TÂCHE A: Modifiez l'article sur les contrôles LCB-FT du secteur des paiements en le recopiant de « L'Autorité bancaire européenne » jusqu'à « supervision est insuffisante. » inclus, avec « faiblesses » à la place de « lacunes ».
TÂCHE B: Relevez tous les sigles que l'article sur les contrôles LCB-FT du secteur des paiements donne entre parenthèses.
TÂCHE C: Reprenez l'article sur les contrôles LCB-FT du secteur des paiements à la suite de sa dernière phrase.

PASSAGE À EXAMINER:
((

L'Autorité bancaire européenne estime que les contrôles LCB-FT du secteur des paiements soient insuffisants
Régulateurs et institutions-clés ArticlesAu terme d’une évaluation réalisée en 2022, l’Autorité bancaire européenne (ABE) a constaté que les entreprises du secteur des paiements présentaient des lacunes au niveau de leurs contrôles pour lutter contre le blanchiment de capitaux et le financement du terrorisme (BC-FT). Elle a également constaté que, malgré les risques importants de BC-FT auxquels le secteur est confronté, certaines autorités de l’Union européenne (UE) ne supervisent pas suffisamment la gestion du secteur en termes de lutte contre le blanchiment d’argent et le financement du terrorisme (LCB-FT). Cela permet à des entreprises ne disposant pas de mesures LCB-FT appropriées d’exercer dans l’UE en s’établissant dans des pays où la supervision est insuffisante.
L’évaluation a été réalisée conformément au règlement fondateur de l’ABE qui exige que le régulateur procède à des évaluations des risques sectoriels en définissant des « risques significatifs » dans le secteur financier européen.

))

[Entrées de données enregistrées]
((

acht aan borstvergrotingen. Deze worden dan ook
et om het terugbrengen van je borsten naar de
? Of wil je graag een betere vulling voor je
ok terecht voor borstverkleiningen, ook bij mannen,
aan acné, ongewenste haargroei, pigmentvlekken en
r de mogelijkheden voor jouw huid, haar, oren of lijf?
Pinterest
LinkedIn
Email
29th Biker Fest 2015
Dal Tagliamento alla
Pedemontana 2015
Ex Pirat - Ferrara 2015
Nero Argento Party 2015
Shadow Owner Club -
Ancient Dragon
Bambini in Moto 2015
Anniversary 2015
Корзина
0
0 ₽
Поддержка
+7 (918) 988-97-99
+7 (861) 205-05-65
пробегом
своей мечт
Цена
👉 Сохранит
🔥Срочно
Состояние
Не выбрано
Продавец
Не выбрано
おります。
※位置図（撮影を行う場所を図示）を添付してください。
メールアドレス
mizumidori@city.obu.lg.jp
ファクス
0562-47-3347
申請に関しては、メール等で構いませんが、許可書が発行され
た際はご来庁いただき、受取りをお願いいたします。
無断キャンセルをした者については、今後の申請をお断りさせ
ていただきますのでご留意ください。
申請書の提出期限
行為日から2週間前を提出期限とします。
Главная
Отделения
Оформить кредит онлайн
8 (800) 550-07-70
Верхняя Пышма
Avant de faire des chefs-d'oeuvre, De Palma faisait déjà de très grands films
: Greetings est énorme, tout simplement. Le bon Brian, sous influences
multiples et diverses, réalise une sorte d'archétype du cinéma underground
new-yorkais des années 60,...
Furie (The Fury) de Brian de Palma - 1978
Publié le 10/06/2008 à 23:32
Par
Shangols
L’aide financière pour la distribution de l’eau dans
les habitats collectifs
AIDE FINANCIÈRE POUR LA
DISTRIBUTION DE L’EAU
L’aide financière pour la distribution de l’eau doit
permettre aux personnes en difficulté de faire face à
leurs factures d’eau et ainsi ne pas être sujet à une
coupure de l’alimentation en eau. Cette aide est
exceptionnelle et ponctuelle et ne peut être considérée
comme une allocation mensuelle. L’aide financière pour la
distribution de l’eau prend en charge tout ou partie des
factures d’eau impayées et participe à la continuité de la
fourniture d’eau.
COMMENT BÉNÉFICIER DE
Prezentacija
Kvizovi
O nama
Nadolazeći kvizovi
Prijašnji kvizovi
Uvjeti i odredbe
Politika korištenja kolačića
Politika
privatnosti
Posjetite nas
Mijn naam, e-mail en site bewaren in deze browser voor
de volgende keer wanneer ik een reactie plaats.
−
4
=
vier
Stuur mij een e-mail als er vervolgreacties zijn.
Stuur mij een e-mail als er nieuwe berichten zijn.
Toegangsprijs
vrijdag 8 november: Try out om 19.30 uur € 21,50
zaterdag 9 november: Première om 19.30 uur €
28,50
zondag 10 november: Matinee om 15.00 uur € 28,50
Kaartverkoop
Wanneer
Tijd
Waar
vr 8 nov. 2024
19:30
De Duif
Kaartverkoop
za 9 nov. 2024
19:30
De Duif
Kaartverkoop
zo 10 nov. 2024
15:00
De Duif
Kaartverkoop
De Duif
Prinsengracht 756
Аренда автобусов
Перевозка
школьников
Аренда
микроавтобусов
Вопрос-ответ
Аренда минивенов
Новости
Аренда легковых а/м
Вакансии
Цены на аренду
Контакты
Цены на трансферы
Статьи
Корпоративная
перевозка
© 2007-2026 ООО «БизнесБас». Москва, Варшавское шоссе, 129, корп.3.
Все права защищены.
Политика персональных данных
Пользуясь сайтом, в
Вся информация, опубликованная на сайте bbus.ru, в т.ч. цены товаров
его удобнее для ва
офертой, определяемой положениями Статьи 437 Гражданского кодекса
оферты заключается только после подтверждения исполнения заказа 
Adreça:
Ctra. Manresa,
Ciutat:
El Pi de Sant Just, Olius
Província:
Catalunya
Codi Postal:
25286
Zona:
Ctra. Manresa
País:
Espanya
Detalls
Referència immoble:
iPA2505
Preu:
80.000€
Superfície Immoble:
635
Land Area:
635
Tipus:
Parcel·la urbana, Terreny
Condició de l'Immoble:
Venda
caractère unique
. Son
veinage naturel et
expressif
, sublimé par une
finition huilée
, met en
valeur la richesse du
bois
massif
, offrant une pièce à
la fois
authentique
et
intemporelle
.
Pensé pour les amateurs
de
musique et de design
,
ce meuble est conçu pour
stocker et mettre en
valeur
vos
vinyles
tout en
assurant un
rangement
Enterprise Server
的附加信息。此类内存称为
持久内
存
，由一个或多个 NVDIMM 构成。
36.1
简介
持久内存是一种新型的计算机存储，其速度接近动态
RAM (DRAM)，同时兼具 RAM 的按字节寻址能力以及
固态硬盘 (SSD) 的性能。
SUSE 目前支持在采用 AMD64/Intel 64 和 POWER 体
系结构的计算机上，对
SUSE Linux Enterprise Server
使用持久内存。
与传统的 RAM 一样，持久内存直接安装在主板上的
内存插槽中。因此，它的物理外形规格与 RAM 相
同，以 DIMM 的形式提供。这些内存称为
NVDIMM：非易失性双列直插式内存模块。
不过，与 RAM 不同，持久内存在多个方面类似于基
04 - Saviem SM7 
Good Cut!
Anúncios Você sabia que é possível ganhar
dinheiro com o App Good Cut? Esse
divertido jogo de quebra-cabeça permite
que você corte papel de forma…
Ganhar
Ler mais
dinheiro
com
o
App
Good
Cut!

))

RÉPONSE A:
L'Autorité bancaire européenne estime que les contrôles LCB-FT du secteur des paiements soient insuffisants
Régulateurs et institutions-clés ArticlesAu terme d’une évaluation réalisée en 2022, l’Autorité bancaire européenne (ABE) a constaté que les entreprises du secteur des paiements présentaient des faiblesses au niveau de leurs contrôles pour lutter contre le blanchiment de capitaux et le financement du terrorisme (BC-FT). Elle a également constaté que, malgré les risques importants de BC-FT auxquels le secteur est confronté, certaines autorités de l’Union européenne (UE) ne supervisent pas suffisamment la gestion du secteur en termes de lutte contre le blanchiment d’argent et le financement du terrorisme (LCB-FT). Cela permet à des entreprises ne disposant pas de mesures LCB-FT appropriées d’exercer dans l’UE en s’établissant dans des pays où la supervision est insuffisante.

RÉPONSE B: ABE, BC-FT, UE, LCB-FT

RÉPONSE C:
Risques et faiblesses identifiés en matière de LCB-FT
Le rapport fait état de plusieurs zones de risque élevé pour le secteur des paiements qui devraient être pleinement prises en compte par les évaluations des risques BC-FT et les cadres de gestion des risques des entreprises concernées. Ces risques sont liés à des réalités inhérentes au secteur des paiements, notamment une forte utilisation d’espèces, des transactions en gros volume et à grande vitesse, des relations d’affaires brèves ainsi que des opérations dans des juridictions plus à risque.
À la lumière de ces risques, le rapport a également identifié sept domaines clés où les faiblesses doivent être traités dans ce secteur :
- Une faible sensibilisation à la LCB-FT – Ce domaine reste une faiblesse majeure malgré quelques améliorations globales au fil du temps. L’une des raisons de cette faiblesse est une formation insuffisante du personnel chargé de la LCB-FT.
- Une supervision des transactions insuffisante – Citée comme une lacune « endémique » par de nombreuses autorités de supervision du secteur, certaines entreprises n’ayant mis en place aucune supervision.
- Une détection et une déclaration insuffisantes des transactions suspectes – La mauvaise compréhension par ce secteur des risques associés limite l’identification de ce qui peut être effectivement considéré comme suspect. En outre, il semble que certaines entreprises s’appuient sur les contrôles de leurs partenaires de crédit plutôt que de déployer leurs propres contrôles comme l’exige la législation européenne.
- L’absence de déploiement de systèmes et de contrôles pour se conformer aux mesures restrictives – En lien avec un manque de compréhension des mesures restrictives, cette défaillance concerne spécifiquement le filtrage continu des clients et des transactions, qui est soit sporadique, soit inexistant.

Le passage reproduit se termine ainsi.